Der Wettbewerb im Bahn-Nahverkehr soll nach dem Willen der Bundesregierung noch maximal 15 Jahre eingeschränkt bleiben. Die Neuregelung der Vergabeverordnung, die das Bundeskabinett an diesem Mittwoch verabschieden will, sieht dem Vernehmen nach einen schrittweisen Übergang zur Einführung eines wirklichen Wettbewerbs vor.

dpa/HB BERLIN. Die für den Nahverkehr zuständigen Länder können Aufträge befristet auch "freihändig" vergeben, das heißt ohne eine Ausschreibung. Am Ende eines zwölfjährigen Stufenplans mit zunehmender Ausschreibung von Teilnetzen müssen Aufträge für den Regionalverkehr dann vollständig im Wettbewerb vergeben werden.

Mit der Neuregelung will die Bundesregierung das Vergaberecht an die Erfordernisse im Schienenverkehr anpassen und einen Rahmen für einen Übergang zu wirklichem Wettbewerb schaffen. Private Bahnunternehmen sehen in der Neueregelung eine Bevorzugung der bundeseigenen Deutschen Bahn AG und befürchten Benachteiligungen bei "freihändiger" Auftragsvergabe ohne schärfere Auflagen.

Die bundeseigene Bahn AG, die seit längerem auf langfristige Verträge pocht, erbringt trotz eines steigenden Anteils von Wettbewerbern derzeit noch mehr als 90 Prozent des Verkehrs im Nahverkehr. Die Länder erhalten für die Bestellung von Regionalverkehr jährlich knapp sieben Milliarden Euro.

Den Plänen der Bundesregierung muss noch der Bundesrat zustimmen. Der Kabinettsentwurf sieht nach dpa-Informationen vor, dass Länder Verträge über einzelne Linien mit einer Laufzeit von bis zu drei Jahren einmalig auch «freihändig» ohne sonstige Voraussetzungen vergeben können. Einige Länder befinden sich in vertragslosem Zustand und sollen von dieser Möglichkeit befristet Gebrauch machen können.

Bei einem längerfristigen "freihändigen" Vertrag schreibt ein Stufenplan vor, dass "der wesentliche Teil der Leistungen" ausläuft und anschließend im Wettbewerb vergeben wird.
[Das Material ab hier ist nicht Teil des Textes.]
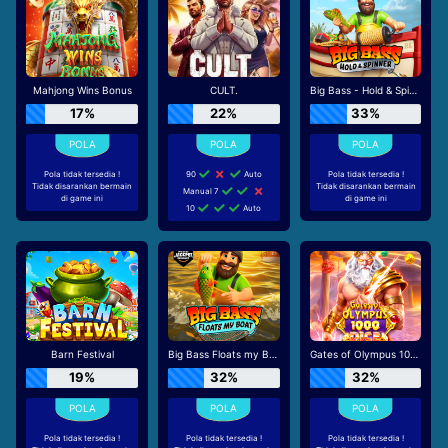
Mahjong Wins Bonus
CULT.
Big Bass - Hold & Spinner
17%
22%
33%
Pola tidak tersedia !
90
Auto
Pola tidak tersedia !
Tidak disarankan bermain
Tidak disarankan bermain
Manual 7
di game ini
di game ini
10
Auto
Barn Festival
Big Bass Floats my Boat
Gates of Olympus 1000 Dice
19%
32%
32%
Pola tidak tersedia !
Pola tidak tersedia !
Pola tidak tersedia !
Die Laufzeit eines "freihändig" vergebenen längerfristigen Vertrages soll höchstens zwölf Jahre betragen. Zusammen mit einmaligen Dreijahresverträgen kann sich die Einführung von hundertprozentiger Ausschreibung also bis zu 15 Jahre lang hinziehen.
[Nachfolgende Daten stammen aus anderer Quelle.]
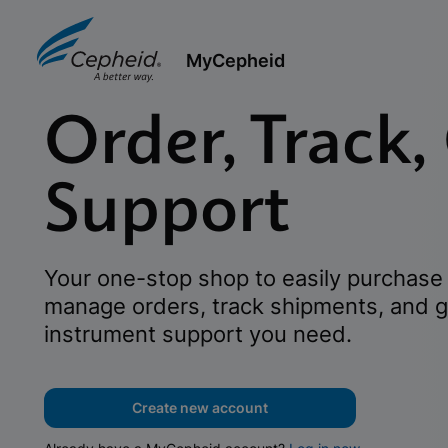
MyCepheid
Order, Track,
Support
Your one-stop shop to easily purchase 
manage orders, track shipments, and g
instrument support you need.
Create new account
Nach Meinung der rot-grünen Koalition ermöglicht die Änderung den Auftraggebern und Anbietern, "verkehrlich und betrieblich sinnvolle Teilnetze zu bilden". Deren schrittweise Ausschreibung führe "sowohl zu Marktpreisen als auch zu reelen Chancen für mittelständische Unternehmen oder Bietergemeinschaften".